El caso Adrià nos muestra qué ocurre cuando el fenómeno de las grandes exposiciones tiene a un diletante (Roger Buergel) y "al mejor cocinero del mundo" como protagonistas. La derivación no es nada compleja, se ponen de moda las revisiones del arte relacionado con la gastronomía o se destacan aspectos papilo-gustativos de tal o cual autor. La historia de la creación artística del siglo XX está llena de imaginativas invenciones, desde las bacanales surrealizantes de Giacometti y Max Ernst -obsesionados con el espíritu de los muertos de las islas Salomón, cuyas rocas "esconden una fruta en su interior" o "espárragos lunares"- hasta las chuletas de cerdo sobre los hombros de Gala, cuadro ideado por el pantagruélico Dalí; sin olvidar el grito de guerra cultural de los años sesenta "¡que coman sopa!", de Andy Warhol, o los poco proteínicos huevos fritos sobre la pechera, de Sarah Lucas. Es cierto que el gran proveedor de la abacería conceptual, Marcel Duchamp, no tenía gran afición por la convulsa belleza comestible, prefería las fichas de ajedrez, los ácaros y los cristales rotos. Sólo en una ocasión alimentó sus caprichos dadaístas al colocar dentro de una jaula unos azucarillos, un reclamo un poco pesado e inmasticable porque, en realidad, estaban hechos de mármol.

El padre espiritual del llamado Eat Art fue Daniel Spoerri, quien desde su galería-restaurante en Düsseldorf (1970) proclamó que los alimentos perecederos eran arte. Sus Fallenbild o Tableau piège (cuadro trampa) representan escenas de sobremesa sin comensales. También sus Rollmposglas (1968), frascos de arenques en vinagre, con una etiqueta que dice, "Atención, obra de arte de conservación limitada", formaron parte del ultramarinos conceptual, en cuyo dispensario se incluyen los objetos de chocolate y moho de Dieter Roth, las bacanales de Hermann Nitsch, los mejillones de Marcel Broodthaers o la parade de Antoni Miralda titulada Merenga Hotel Oriente (1976), que transcurrió en Barcelona y cuyo principal reclamo era una cúpula fálica teñida de merengue donde se revolcaba una actriz de strip-tease completamente desnuda.

El arte moderno está bien provisto de alegorías e iconografías relacionadas con la mesa y sus refinamientos, una forma como otra de ganarse el pan de los coleccionistas, como pintar escenas de caza y retratos de reyes o papas.

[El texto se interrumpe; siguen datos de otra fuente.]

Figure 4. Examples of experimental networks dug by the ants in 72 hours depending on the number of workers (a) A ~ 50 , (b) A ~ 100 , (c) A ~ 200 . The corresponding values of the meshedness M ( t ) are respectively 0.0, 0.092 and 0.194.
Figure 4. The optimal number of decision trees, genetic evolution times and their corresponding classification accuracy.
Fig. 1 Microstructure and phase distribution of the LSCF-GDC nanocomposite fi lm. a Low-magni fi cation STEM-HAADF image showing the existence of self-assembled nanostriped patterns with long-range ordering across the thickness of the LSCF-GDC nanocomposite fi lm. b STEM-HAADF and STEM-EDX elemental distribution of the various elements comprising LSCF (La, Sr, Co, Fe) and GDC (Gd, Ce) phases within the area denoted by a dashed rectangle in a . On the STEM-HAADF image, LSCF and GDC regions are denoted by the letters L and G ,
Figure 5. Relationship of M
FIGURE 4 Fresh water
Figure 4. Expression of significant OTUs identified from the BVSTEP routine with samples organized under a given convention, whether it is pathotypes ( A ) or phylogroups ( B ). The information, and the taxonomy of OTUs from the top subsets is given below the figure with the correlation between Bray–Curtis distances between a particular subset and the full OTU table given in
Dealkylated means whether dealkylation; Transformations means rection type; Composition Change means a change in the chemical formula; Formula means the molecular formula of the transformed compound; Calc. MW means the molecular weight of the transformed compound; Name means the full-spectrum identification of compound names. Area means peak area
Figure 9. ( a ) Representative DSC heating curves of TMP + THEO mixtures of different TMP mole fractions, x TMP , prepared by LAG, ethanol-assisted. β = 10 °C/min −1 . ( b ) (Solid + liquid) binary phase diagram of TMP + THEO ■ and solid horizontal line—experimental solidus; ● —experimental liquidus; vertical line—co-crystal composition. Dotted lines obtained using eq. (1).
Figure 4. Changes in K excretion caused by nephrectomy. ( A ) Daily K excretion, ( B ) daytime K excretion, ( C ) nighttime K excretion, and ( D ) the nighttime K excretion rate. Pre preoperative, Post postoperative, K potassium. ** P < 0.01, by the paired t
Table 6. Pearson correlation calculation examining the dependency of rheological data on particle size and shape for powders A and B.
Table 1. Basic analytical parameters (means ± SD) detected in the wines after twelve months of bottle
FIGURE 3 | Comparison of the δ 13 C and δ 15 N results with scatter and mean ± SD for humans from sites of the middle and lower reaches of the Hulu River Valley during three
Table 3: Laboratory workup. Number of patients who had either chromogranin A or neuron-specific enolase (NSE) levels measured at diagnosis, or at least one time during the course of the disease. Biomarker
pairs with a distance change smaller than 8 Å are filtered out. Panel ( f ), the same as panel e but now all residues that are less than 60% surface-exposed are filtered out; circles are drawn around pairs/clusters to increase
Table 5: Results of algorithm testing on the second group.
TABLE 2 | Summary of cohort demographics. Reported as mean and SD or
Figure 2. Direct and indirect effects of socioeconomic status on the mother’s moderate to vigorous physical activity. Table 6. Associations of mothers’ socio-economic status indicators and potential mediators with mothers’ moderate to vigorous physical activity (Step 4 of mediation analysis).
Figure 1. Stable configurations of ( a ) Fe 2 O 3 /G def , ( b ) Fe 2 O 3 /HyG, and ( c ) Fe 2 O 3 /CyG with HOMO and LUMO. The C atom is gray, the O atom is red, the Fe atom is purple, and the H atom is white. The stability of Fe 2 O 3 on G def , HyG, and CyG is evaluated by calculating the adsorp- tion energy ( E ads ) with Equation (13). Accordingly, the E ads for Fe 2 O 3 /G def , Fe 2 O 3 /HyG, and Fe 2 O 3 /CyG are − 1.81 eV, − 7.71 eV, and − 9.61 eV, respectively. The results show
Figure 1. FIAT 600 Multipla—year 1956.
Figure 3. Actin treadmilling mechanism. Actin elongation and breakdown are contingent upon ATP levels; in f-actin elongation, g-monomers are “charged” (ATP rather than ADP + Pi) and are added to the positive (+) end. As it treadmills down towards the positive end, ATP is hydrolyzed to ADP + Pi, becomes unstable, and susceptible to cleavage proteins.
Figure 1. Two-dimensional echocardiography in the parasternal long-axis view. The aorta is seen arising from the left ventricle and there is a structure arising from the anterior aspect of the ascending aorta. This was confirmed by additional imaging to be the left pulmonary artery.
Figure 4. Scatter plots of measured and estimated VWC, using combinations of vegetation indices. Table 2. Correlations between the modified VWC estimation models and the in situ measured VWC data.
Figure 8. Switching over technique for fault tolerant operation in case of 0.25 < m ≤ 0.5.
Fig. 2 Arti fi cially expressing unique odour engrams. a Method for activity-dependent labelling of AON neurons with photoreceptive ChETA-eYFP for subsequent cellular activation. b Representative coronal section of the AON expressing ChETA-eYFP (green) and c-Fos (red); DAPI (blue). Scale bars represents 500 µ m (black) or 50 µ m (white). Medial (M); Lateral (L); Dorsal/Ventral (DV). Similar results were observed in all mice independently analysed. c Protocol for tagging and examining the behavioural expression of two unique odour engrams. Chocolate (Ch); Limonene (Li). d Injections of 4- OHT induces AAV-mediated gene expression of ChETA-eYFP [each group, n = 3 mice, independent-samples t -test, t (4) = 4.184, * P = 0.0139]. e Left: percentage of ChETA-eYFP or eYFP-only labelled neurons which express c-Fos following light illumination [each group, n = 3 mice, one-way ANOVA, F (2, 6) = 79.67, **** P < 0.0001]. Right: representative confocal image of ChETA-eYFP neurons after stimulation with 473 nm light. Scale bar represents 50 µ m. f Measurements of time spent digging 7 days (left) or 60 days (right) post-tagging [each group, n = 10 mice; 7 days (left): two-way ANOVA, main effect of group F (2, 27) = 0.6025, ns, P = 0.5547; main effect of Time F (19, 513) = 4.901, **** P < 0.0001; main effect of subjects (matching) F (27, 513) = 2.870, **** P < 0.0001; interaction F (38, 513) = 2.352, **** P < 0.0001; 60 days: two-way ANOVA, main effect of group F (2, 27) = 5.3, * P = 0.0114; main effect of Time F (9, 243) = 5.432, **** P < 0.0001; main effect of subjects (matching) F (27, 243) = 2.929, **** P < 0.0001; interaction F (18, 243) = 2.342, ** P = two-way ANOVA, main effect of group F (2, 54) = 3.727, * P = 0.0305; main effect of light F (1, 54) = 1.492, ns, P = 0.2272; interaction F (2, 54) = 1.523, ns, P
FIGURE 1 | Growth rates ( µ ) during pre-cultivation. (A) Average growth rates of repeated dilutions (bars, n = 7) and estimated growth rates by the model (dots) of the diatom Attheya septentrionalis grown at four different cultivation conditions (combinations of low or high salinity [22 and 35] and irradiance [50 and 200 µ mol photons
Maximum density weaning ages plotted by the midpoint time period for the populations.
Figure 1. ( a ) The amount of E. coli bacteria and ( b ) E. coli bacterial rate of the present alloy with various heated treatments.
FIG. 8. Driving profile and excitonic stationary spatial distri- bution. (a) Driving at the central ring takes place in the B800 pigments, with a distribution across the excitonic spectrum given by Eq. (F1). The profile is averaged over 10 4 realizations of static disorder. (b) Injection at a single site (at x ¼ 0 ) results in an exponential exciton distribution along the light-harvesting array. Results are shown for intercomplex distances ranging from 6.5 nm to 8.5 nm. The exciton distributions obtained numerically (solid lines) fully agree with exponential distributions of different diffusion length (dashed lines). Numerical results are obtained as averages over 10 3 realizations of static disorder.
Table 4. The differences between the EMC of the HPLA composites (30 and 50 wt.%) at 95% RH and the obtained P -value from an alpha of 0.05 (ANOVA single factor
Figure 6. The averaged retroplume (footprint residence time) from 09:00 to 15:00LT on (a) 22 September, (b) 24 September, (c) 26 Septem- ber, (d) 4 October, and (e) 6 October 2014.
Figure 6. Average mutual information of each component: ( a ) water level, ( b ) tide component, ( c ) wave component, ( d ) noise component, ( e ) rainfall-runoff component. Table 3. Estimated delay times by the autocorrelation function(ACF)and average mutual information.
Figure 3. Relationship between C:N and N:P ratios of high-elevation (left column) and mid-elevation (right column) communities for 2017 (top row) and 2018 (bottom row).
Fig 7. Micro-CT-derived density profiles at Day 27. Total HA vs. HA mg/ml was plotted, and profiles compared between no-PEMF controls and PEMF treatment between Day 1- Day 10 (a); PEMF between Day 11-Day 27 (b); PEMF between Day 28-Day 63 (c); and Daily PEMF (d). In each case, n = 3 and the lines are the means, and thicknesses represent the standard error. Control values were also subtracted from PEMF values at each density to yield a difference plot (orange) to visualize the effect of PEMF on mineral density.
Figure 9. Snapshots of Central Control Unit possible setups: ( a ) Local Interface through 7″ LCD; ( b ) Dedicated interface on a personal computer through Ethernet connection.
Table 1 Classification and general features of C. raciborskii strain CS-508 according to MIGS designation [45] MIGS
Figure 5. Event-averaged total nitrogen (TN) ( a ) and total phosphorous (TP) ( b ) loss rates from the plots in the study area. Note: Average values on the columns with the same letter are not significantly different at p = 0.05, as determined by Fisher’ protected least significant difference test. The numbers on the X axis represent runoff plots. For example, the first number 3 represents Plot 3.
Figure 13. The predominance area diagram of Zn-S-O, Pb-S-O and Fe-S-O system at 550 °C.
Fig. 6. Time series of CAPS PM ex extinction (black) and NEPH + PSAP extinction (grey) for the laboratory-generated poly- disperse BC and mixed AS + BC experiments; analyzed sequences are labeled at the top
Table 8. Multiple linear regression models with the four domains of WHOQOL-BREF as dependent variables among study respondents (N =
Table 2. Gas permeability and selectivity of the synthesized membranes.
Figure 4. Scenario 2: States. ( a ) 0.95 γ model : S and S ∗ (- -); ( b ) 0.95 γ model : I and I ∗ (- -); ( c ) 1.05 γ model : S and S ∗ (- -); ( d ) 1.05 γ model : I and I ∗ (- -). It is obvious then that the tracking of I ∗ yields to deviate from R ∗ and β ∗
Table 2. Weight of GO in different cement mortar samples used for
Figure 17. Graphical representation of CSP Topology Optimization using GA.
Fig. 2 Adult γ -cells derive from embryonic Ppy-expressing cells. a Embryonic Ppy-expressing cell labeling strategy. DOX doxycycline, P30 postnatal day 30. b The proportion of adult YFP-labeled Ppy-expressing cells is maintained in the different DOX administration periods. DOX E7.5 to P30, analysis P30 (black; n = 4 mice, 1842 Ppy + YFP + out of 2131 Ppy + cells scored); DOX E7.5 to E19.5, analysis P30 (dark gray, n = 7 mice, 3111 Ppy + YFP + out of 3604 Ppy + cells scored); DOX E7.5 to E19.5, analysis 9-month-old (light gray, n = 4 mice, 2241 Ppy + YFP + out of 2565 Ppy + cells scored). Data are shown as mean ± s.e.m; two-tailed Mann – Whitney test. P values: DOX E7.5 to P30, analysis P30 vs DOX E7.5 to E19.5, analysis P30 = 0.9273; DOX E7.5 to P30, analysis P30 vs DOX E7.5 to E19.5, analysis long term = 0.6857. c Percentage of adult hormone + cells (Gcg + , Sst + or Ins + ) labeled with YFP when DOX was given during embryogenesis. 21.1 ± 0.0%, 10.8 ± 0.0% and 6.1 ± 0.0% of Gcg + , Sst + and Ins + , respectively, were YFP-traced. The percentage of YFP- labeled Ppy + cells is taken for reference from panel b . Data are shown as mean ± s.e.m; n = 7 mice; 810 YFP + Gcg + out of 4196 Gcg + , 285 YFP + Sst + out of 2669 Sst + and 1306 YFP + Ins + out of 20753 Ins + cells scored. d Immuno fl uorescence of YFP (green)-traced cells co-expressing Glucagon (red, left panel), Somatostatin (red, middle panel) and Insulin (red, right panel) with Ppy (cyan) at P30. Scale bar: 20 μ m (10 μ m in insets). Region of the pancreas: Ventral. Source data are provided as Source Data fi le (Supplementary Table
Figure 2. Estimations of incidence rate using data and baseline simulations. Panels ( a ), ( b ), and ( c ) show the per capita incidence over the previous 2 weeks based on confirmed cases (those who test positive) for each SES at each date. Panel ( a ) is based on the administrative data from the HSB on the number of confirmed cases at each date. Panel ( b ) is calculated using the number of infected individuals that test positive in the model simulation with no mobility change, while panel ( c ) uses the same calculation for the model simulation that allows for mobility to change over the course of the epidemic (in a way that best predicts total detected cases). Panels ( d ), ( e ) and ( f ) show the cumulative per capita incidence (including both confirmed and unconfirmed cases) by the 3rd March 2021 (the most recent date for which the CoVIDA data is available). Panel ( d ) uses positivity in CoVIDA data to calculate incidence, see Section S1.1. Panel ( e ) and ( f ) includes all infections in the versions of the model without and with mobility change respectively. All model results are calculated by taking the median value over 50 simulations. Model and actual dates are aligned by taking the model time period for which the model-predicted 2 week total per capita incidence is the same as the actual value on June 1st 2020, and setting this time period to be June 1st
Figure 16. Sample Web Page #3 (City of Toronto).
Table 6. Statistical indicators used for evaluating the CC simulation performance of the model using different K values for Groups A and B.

Relacionar estas obras para hacer más digerible el consumo de masas artístico es uno de los efectos del amaneramiento del museo, cuando no de la estandarización de las políticas culturales de los ayuntamientos.

El municipio de Parma, en la región italiana Emilia-Romagna, ha creado un festival gastronómico cuyo evento central es una exposición que relaciona comida y arte. Se han reunido los ejemplos, por así decir, más clásicos: Spoerri, Jean-Jacques Lebel, Eric Dietman, Pistoletto, Dennis Oppenheim, Claudio Parmiggiani... Las delicadas fotografías de la bosnia Sejla Kameriç evocan el sufrimiento humano provocado por la guerra en su ciudad natal, Sarajevo, a través de unas imágenes angelicales relacionadas con la maternidad y la supervivencia. La invitación a comer de Patrick Raynaud juega con connotaciones caníbales. Para la fotografía titulada The last supper, Brigitte Niedermair convoca a 12 náyades, bellos trasuntos de los 12 apóstoles, con sus "códigos" vincianos. El vídeo de Marina Abramovic, The onion (1996), recuerda los ritos sacrificiales; durante veinte minutos, la artista devora salvaje y compulsivamente cebollas crudas, hasta que el sufrimiento y la náusea le obligan a abandonar el odioso banquete. La escopofilia de Gilbert & George es pura decoración, quizá su arte hoy no sea más que una fanfarronada indigerible. La importancia que los medios le dan a la pareja británica es sólo un síntoma, significa poco más que la obsesión por el reclamo que aflige a los museos. El diagnóstico proyecta también el espejismo de que la barrera del sonido del arte es transversal: cocineros, diseñadores y demás best seller trabajan hoy para la fábrica social y psíquica del sistema. Hay que volver a casa, seguir el camino que nos señalan las miguitas de pan.

GNAM. Gastronomia nell'arte moderna. Ex Cinema Trento. Parma. Lóránd Hegyi (comisario). Hasta el 6 de enero de 2008.